4. Toutefois, si le non-respect des dispositions de l’article 3-2 de la loi du 26 janvier 1984 rappelées au point 2 constitue une faute susceptible d’engager la responsabilité de la commune, ce n’est que pour autant qu’il en est résulté un préjudice direct et certain pour l’agent. En se bornant à soutenir que la commune a abusivement recouru à de multiples contrats à durée déterminée, la requérante n’établit pas avoir subi un préjudice moral et financier du fait de la succession de ces contrats sous couvert desquels elle a occupé, en qualité d’agent contractuel un emploi permanent. Dès lors, ses conclusions indemnitaires ne peuvent qu’être rejetées.
Sur les frais liés au litige :
5. Les dispositions de l’article L. 761-1 du code de justice administrative font obstacle à ce que soit mise à la charge de la commune d’Amilly, qui n’est pas la partie perdante dans la présente instance, la somme demandée par Mme A au titre des frais exposés par elle et non compris dans les dépens. Il n’y a pas lieu dans les circonstances de l’espèce de mettre à la charge de Mme A la somme réclamée par la commune d’Amilly sur ce même fondement.
D E C I D E :
Article 1er : La requête de Mme A est rejetée.

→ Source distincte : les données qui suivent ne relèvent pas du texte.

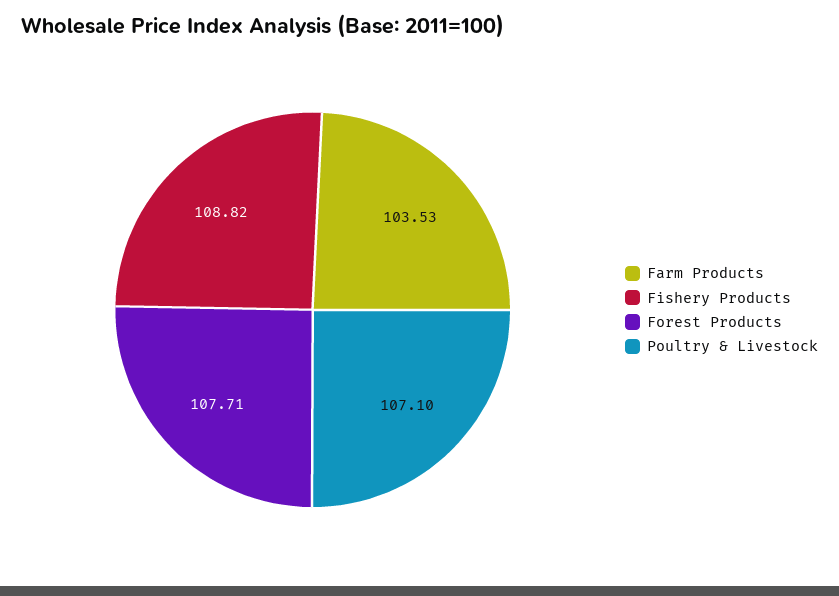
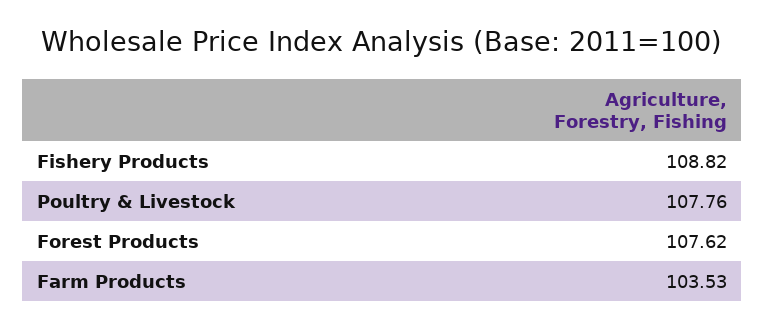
Forest Products: 107.71 -> 107.62
Poultry & Livestock: 107.1 -> 107.76

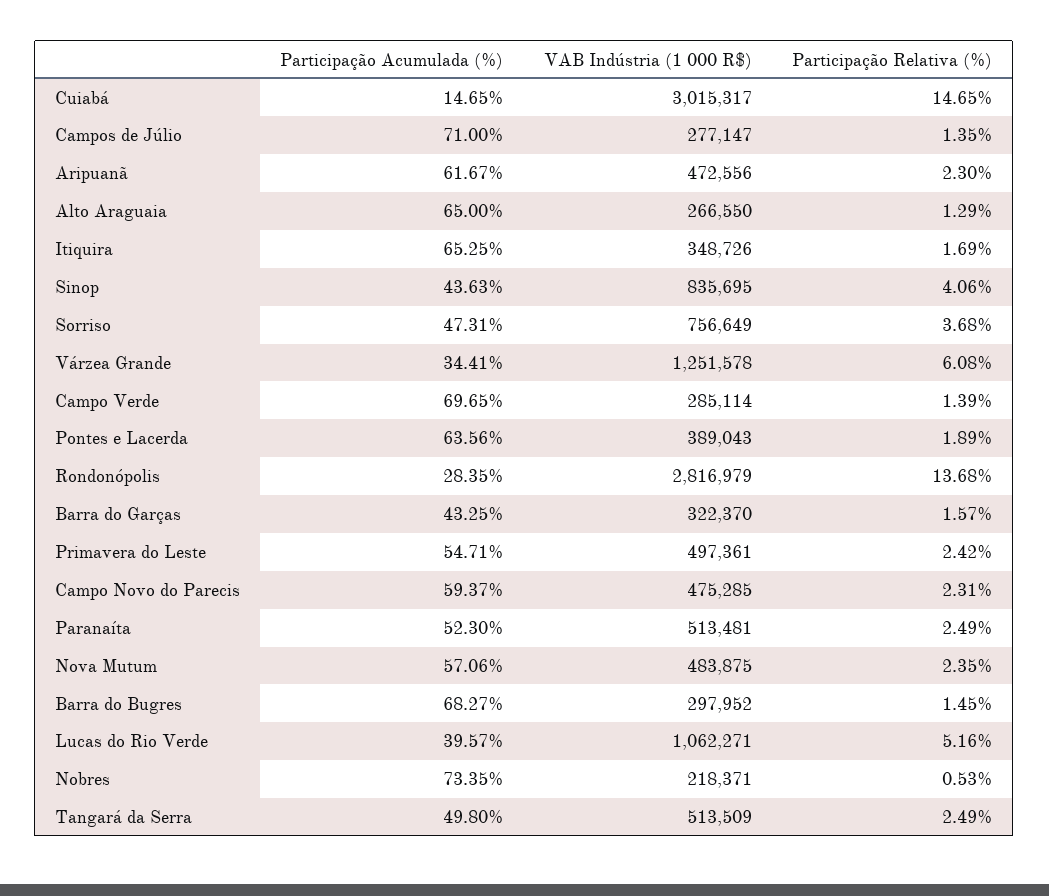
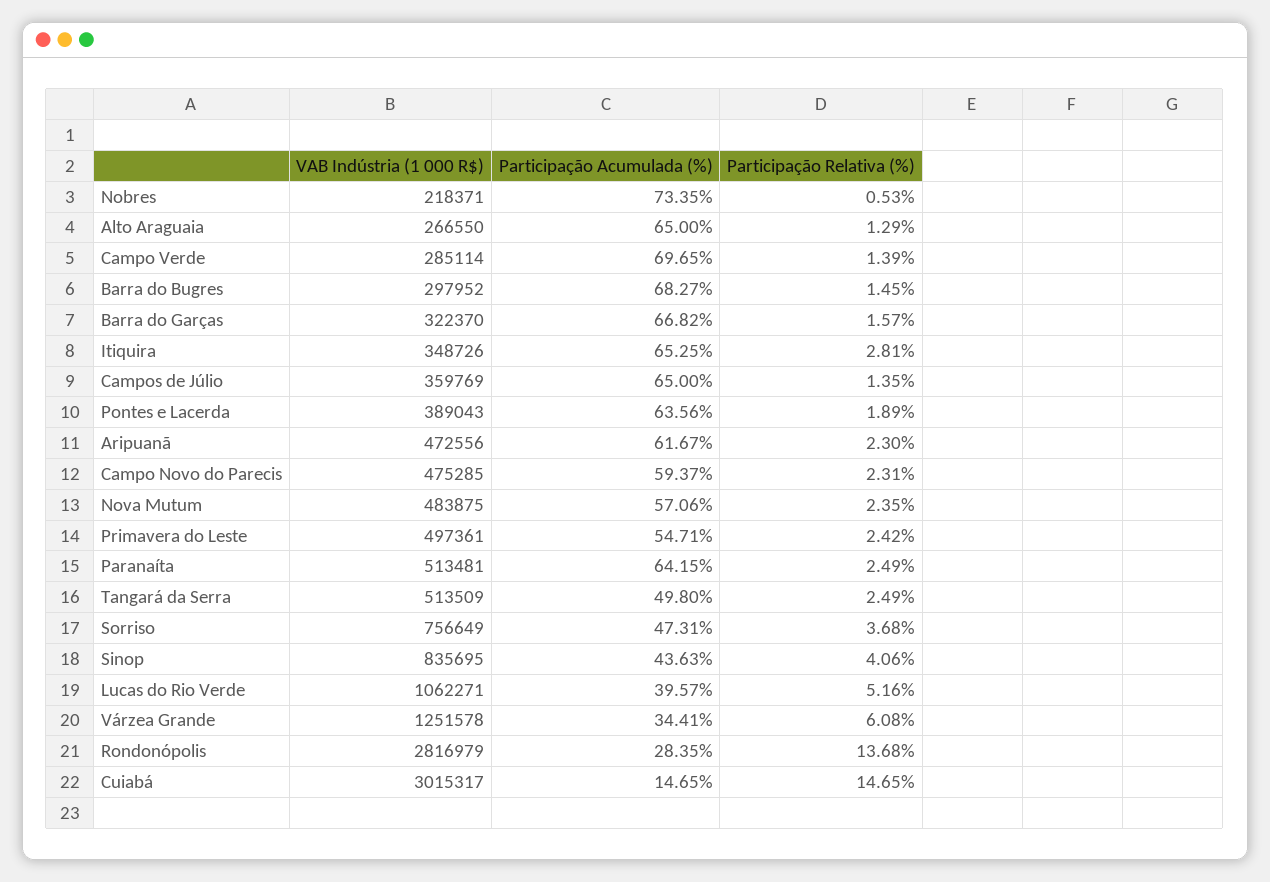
Participação Acumulada (%), Campos de Júlio: 71 -> 65
VAB Indústria (1 000 R$), Campos de Júlio: 277147 -> 359769
Participação Relativa (%), Itiquira: 1.69 -> 2.81
Participação Acumulada (%), Barra do Garças: 43.25 -> 66.82
Participação Acumulada (%), Paranaíta: 52.3 -> 64.15

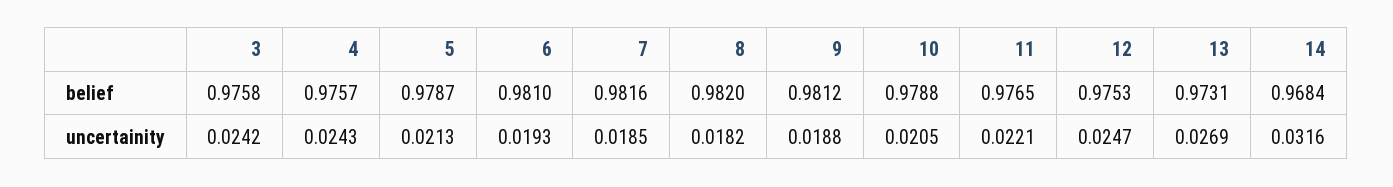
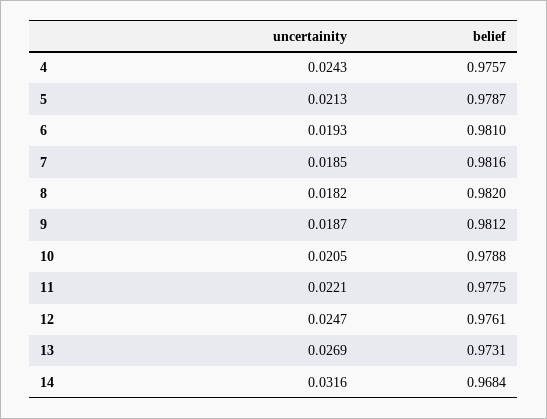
3, belief: 0.9758 -> none
11, belief: 0.9765 -> 0.9775
12, belief: 0.9753 -> 0.9761
3, uncertainity: 0.0242 -> none
9, uncertainity: 0.0188 -> 0.0187

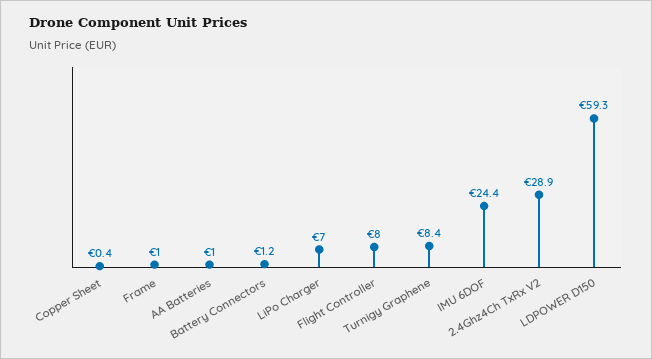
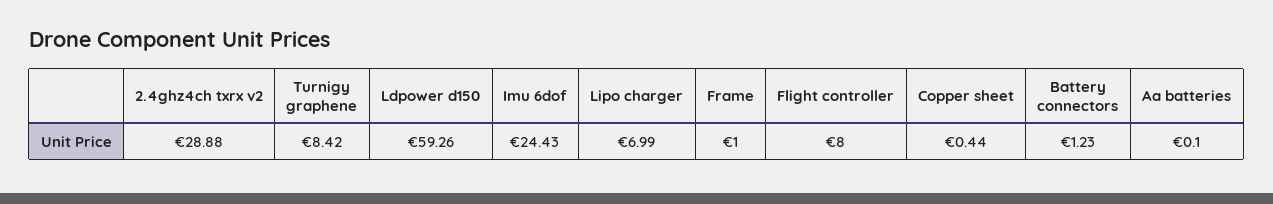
AA Batteries: 1 -> 0.1

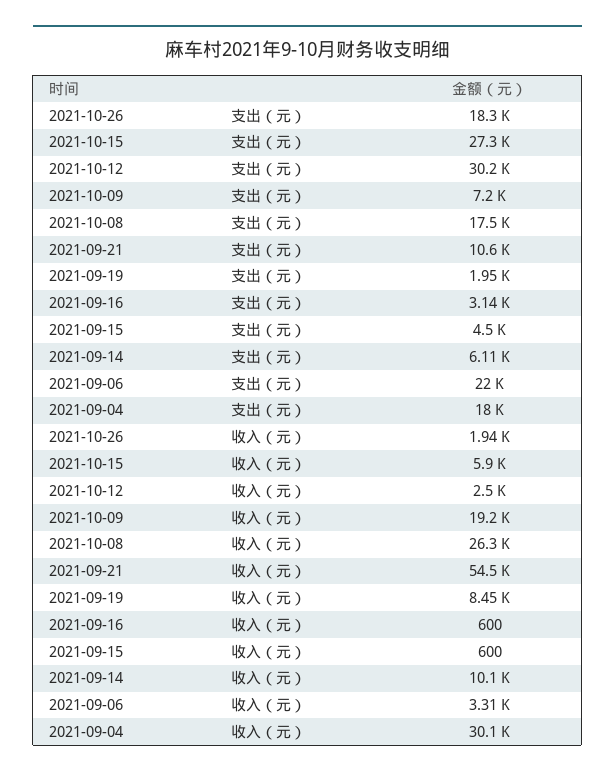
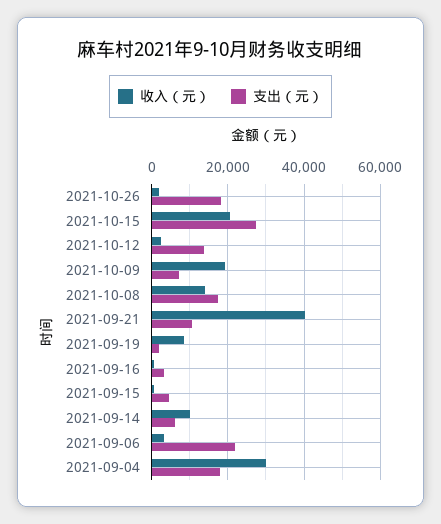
支出（元）, 2021-10-12: 30200 -> 14000
收入（元）, 2021-10-15: 5900 -> 20000
收入（元）, 2021-10-08: 26300 -> 14000
收入（元）, 2021-09-21: 54500 -> 40000

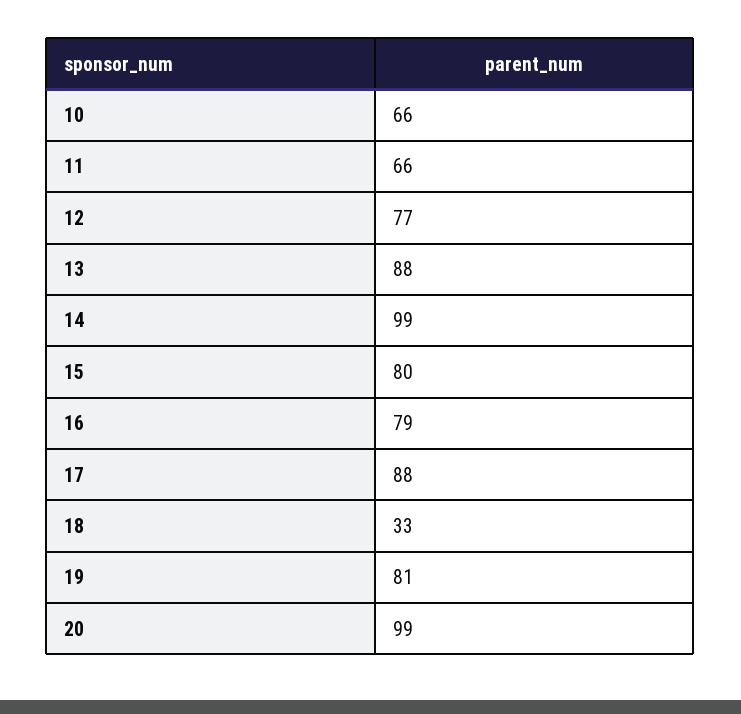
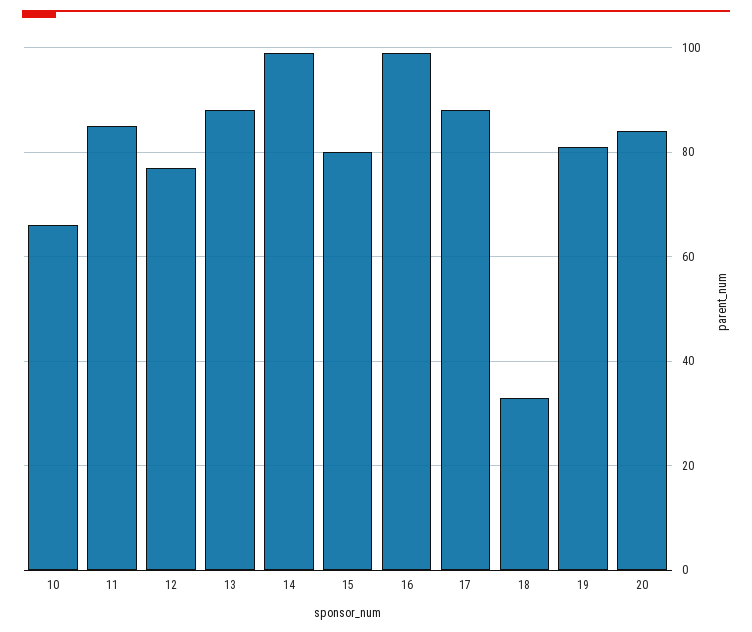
11: 66 -> 85
16: 79 -> 100
20: 99 -> 85

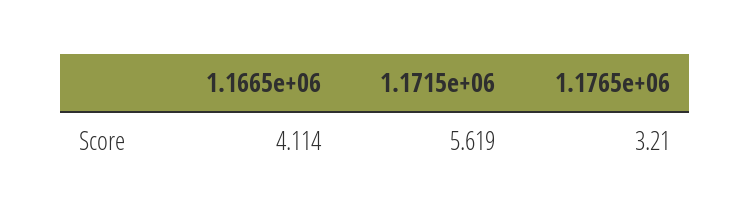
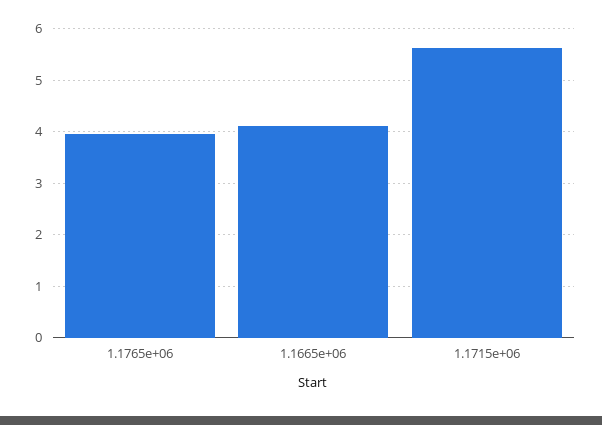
1.1765e+06: 3.21 -> 4

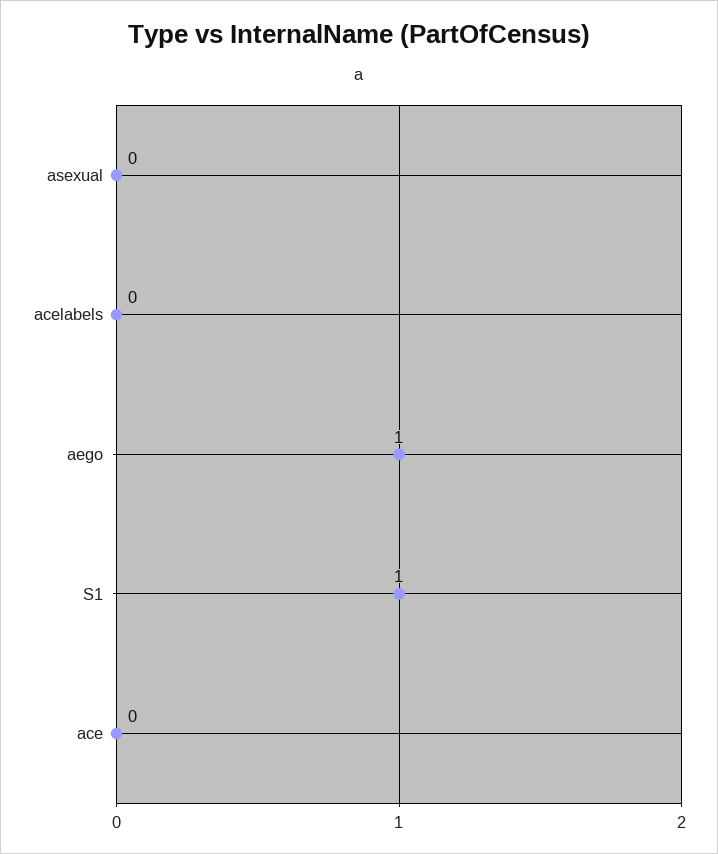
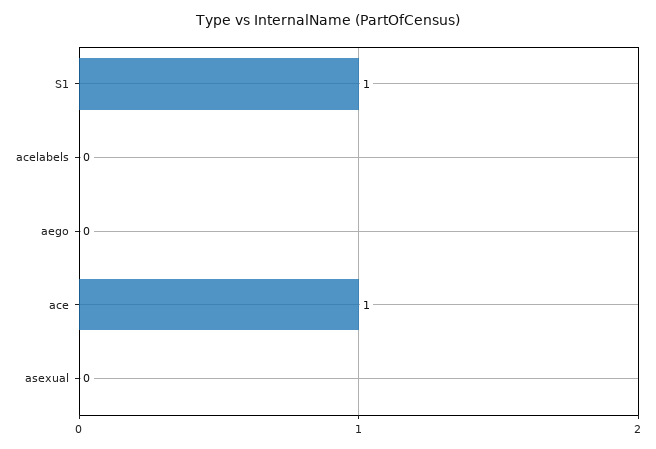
aego: 1 -> 0
ace: 0 -> 1

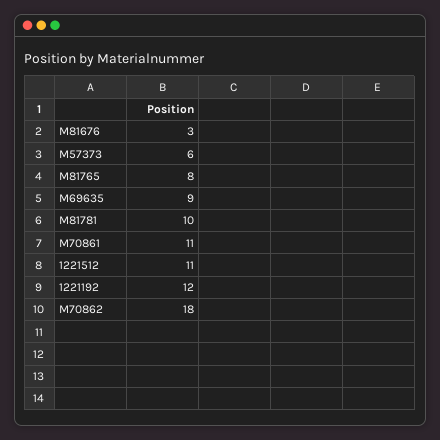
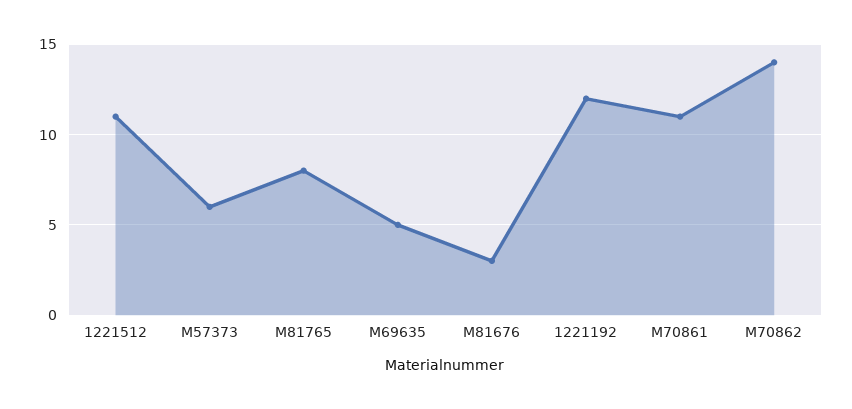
M69635: 9 -> 5
M81781: 10 -> none
M70862: 18 -> 14

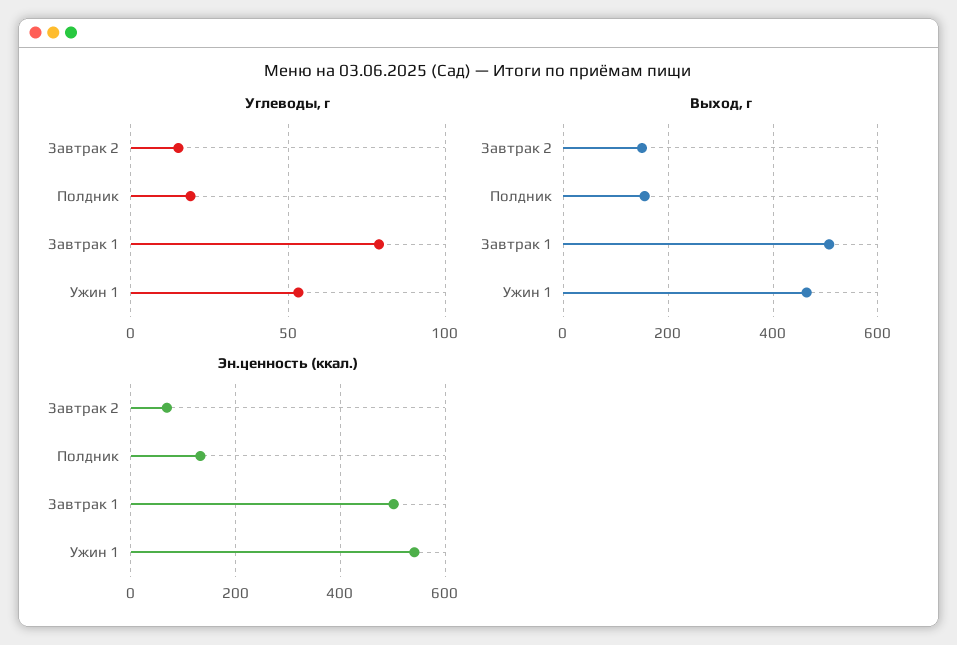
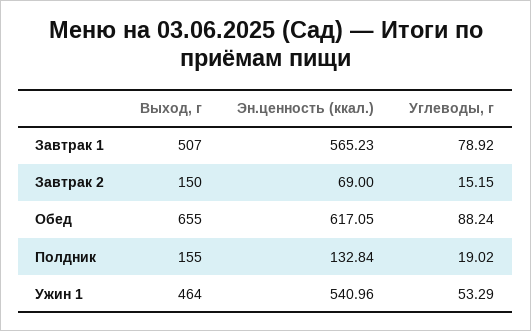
Эн.ценность (ккал.), Завтрак 1: 500 -> 565.23
Выход, г, Обед: none -> 655
Эн.ценность (ккал.), Обед: none -> 617.05
Углеводы, г, Обед: none -> 88.24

Article 2 : Les conclusions de la commune d’Amilly présentées sur le fondement de l’article L. 761-1 du code de justice administrative sont rejetées.
Article 3 : Le présent jugement sera notifié à Mme B A et à la commune d’Amilly.
Délibéré après l’audience du 3 janvier 2023, à laquelle siégeaient :
Mme Lefebvre-Soppelsa, présidente,
Mme Defranc-Dousset, première conseillère,
M. Joos, premier conseiller.
Rendu public par mise à disposition au greffe le 24 janvier 2023.
La rapporteure,
Hélène C
La présidente,
Anne LEFEBVRE-SOPPELSALa greffière,
Lucie BARRUET
La République mande et ordonne à la préfète du Loiret en ce qui la concerne ou à tous commissaires de justice à ce requis en ce qui concerne les voies de droit commun contre les parties privées, de pourvoir à l’exécution de la présente décision.